Source: India Budget Documents, Reuters; Compilation and Visualization By Arthashastra Intelligence.

Over the years, both the state and union capex has been increasing. Studies focusing on modeling unemployment as a function of public expenditure and other factors have consistently shown that public capex leads to job creation and economic growth through many routes, the key being the multiplier process. One such study was done for India, which strongly puts forward the same and identifies the main employment-generating sectors in India being Agri, Transport, Telecom, Energy production, Mining & manufacturing. The study calls for designing comprehensive incentive packages for employment generation within these sectors. 

The Indian labor market is exploding and expanding. With roughly 10 million workers being added to the labor market every year and increasing technological advances, addressing employment will be a core macroeconomic issue in the near times. 
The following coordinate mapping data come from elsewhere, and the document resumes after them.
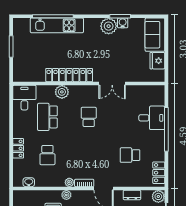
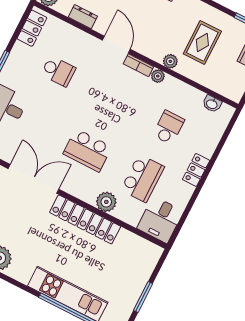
double door: (112, 84) -> (33, 179), width x1.37
school desk: (89, 117) -> (87, 150), width x1.85
locker: (18, 148) -> (196, 170), moved

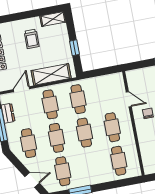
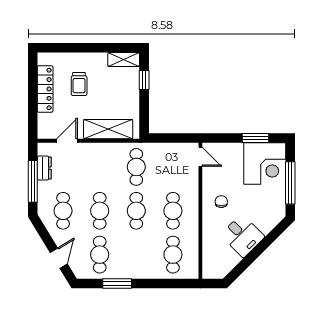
trolley: (32, 39) -> (79, 84), moved
window: (75, 48) -> (144, 80), moved
door: (129, 99) -> (200, 157), moved
cafe table: (50, 104) -> (100, 167), removed
door: (32, 180) -> (59, 258), hinge flipped

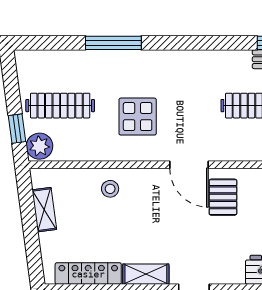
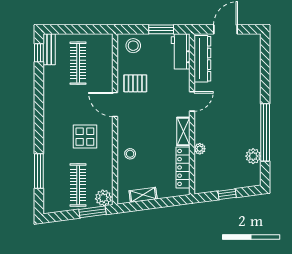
window: (113, 43) -> (39, 171), moved
window: (17, 129) -> (92, 212), width x1.50
door: (189, 165) -> (115, 104), swing flipped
Budget 2023’s capex outlay

The 2023 budget, raised the capex spend to 10 trillion or 10 lakh crore rupees for FY2023-FY24. This is a 33% increase as compared to previous years. The outlay has been seen as a major element for economic growth and resilience. A stronger multiplier effect and reduced friction in the goods and labor markets should lead to a successive propagation of the capex outlay to bring visible and sustainable growth impacts on the Indian economy. The increased outlay announcement has so far received positive responses. In the medium run, this should also illuminate private capex to increase, and increase investor confidence. Private capex will further generate more jobs in other core sectors, and in aggregate should lead to steady growth of output in the long run. However, the real effects of investments on the macroeconomy, depend on the multiplier, and focus should be placed on thoroughly understanding the propagative mechanisms of this process. 

Meanwhile,  the RBI continues to maintain the “withdrawal of accommodation”, a stance focusing on bringing inflation within the tolerance level, and the government supporting an expansive fiscal policy aimed at economic growth, job creation, and reviving consumer demand puts the Indian economy on a favorable and positive trajectory before the Lok Sabha elections next year.